Jun. 3rd, 2009 10:01 pm
whirligigwitch: (Default)
[personal profile] whirligigwitch
That would be the centre of my banana muffins. Following a recipe from Nigella Lawson's How To Be a Domestic Goddess I've discovered that it's singularly unsuccessful.

Ingredients: butter, honey, vanilla extract, bananas, plain flour, bicarb, baking powder, cinnamon, salt. Result = overcooked on the outside, sunken in the middle soggy heaps of greyish-brown banana gloop.

In their defence, the taste is nice, the texture, however, is revolting. Not a recipe I'll try again.

I thought at the time that there wasn't sufficient flour and fat but as I had three very overripe bananas I thought they were worth a go and muffins are easier to take to work and dish out than slices of banana loaf. Mistake. Delia Smith's banana bread is much better.

There are some breakfast bars, also from a Nigella recipe, in the oven - they should be more successful though as I've made them several times before.

Now should I go and quickly dash up a few cheese scones? I had all the ingredients out but then Amelia decided she'd had enough of my preoccupation with the oven and wanted a cuddle and a feed.

Banana Bread

Date: 2009-06-03 10:56 pm (UTC)
From: [identity profile] gloriap.livejournal.com
This one never fails me:

Banana Bread – James Beard

2 c. sifted flour
1 tsp. baking soda
1/2 tsp, salt
1/2 c. butter
1 c. granulated sugar
(table sugar)
2 eggs
1 c. mashed very ripe banana
1/3 c. milk
1 tsp. lemon juice or vinegar
1/2 c. chopped nuts (optional)
Sift flour with soda and salt. Cream butter and gradually add sugar. Mix well. Add eggs and bananas, mix well. Combine milk and lemon juice which will curdle. Slowly and alternately add flour mixture and milk, beginning and ending with flour. Blend well after each addition. Stir in nuts. Pour into lavishly buttered 9x5 inch loaf pan and bake in 350deg. Oven for 1 hour or till bread springs back when lightly touched in the center.

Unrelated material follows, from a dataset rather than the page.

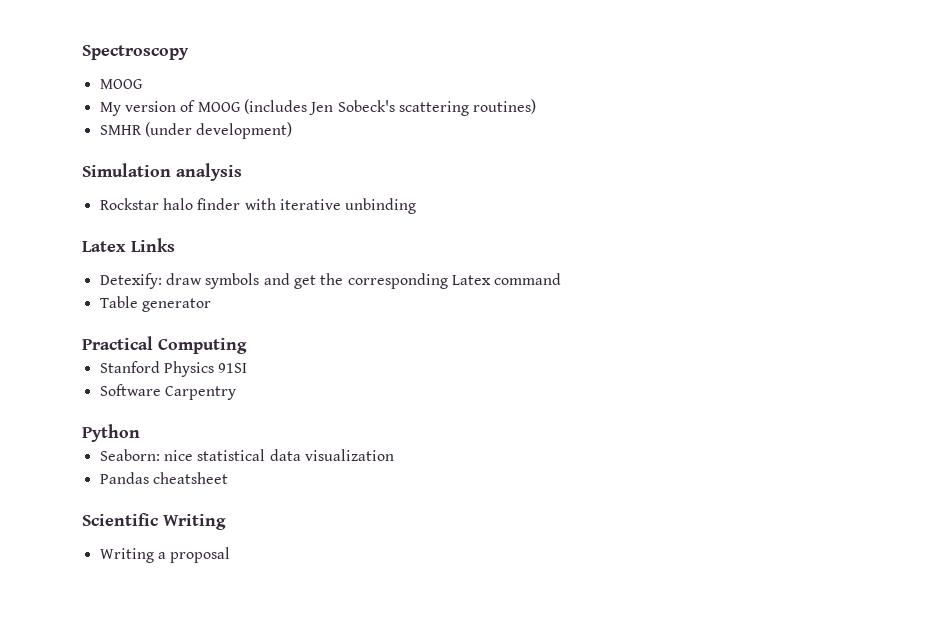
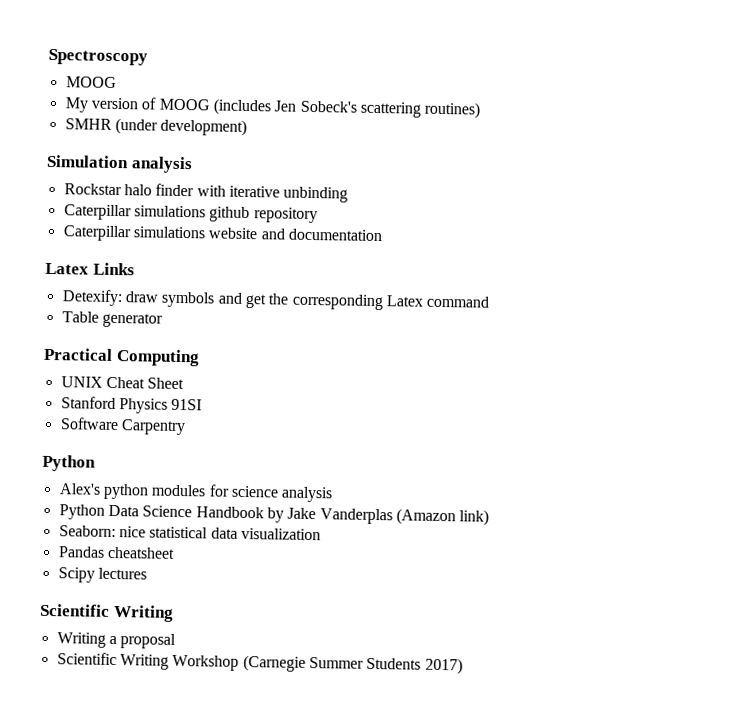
(417, 206) none -> [63,204,318,224] [62,225,382,242] // Caterpillar simulations github repository // Caterpillar simulations website and documentation
(247, 346) none -> [60,376,185,390] // UNIX Cheat Sheet
(140, 433) none -> [58,483,334,503] [58,504,490,526] // Alex's python modules for science analysis // Python Data Science Handbook by Jake Vanderplas (Amazon link)
(228, 478) none -> [57,567,147,583] // Scipy lectures
(231, 555) none -> [56,652,463,675] // Scientific Writing Workshop (Carnegie Summer Students 2017)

This is also good with a handful of chocolate chips or chopped chocolate added to the batter but not as healthy, I guess. ;-)

Date: 2009-06-06 04:55 am (UTC)
From: [identity profile] mandalj.livejournal.com
It's very timely that I'm reading this now, after failing to make scones this morning. What's your trick to getting them to rise? Mine were nice on the top but flat and gluggy inside.

Date: 2009-06-09 09:39 pm (UTC)
From: [identity profile] whirligigwitch.livejournal.com
My recipe:
225g self-raising white flour
pinch salt
1 tsp baking powder
40g butter/margarine
about 150ml buttermilk or natural yoghurt or milk
beaten egg, to glaze

Sift the flour, baking powder and salt together in a bowl. Rub the butter/margarine in until the mixture resembles fine breadcrumbs. Stir in enough of the liquid to make a soft, light dough. On a lighly floured surface roll out the dough to a 2cm thickness and cut into rounds. Place on a greased baking tray and brush the tops of the scones with the eggwash. Bake at Gas 7/220C/425F for about 10 minutes until well risen and golden. Cool on a wire rack.

I find they rise best with natural yoghurt or buttermilk, I think it's the acidity and you get a nice soft texture, too. I usually add a chunk of grated cheese, about 50g to the dry ingredients before the liquid and sprinkle grated cheese on top before baking.

Date: 2009-06-10 03:26 am (UTC)
From: [identity profile] mandalj.livejournal.com
Thanks so much for that. My recipe had only 3 ingredients (self-raising flour, lemonade and cream), but while it took less time, it's not worth the trouble if it doesn't work!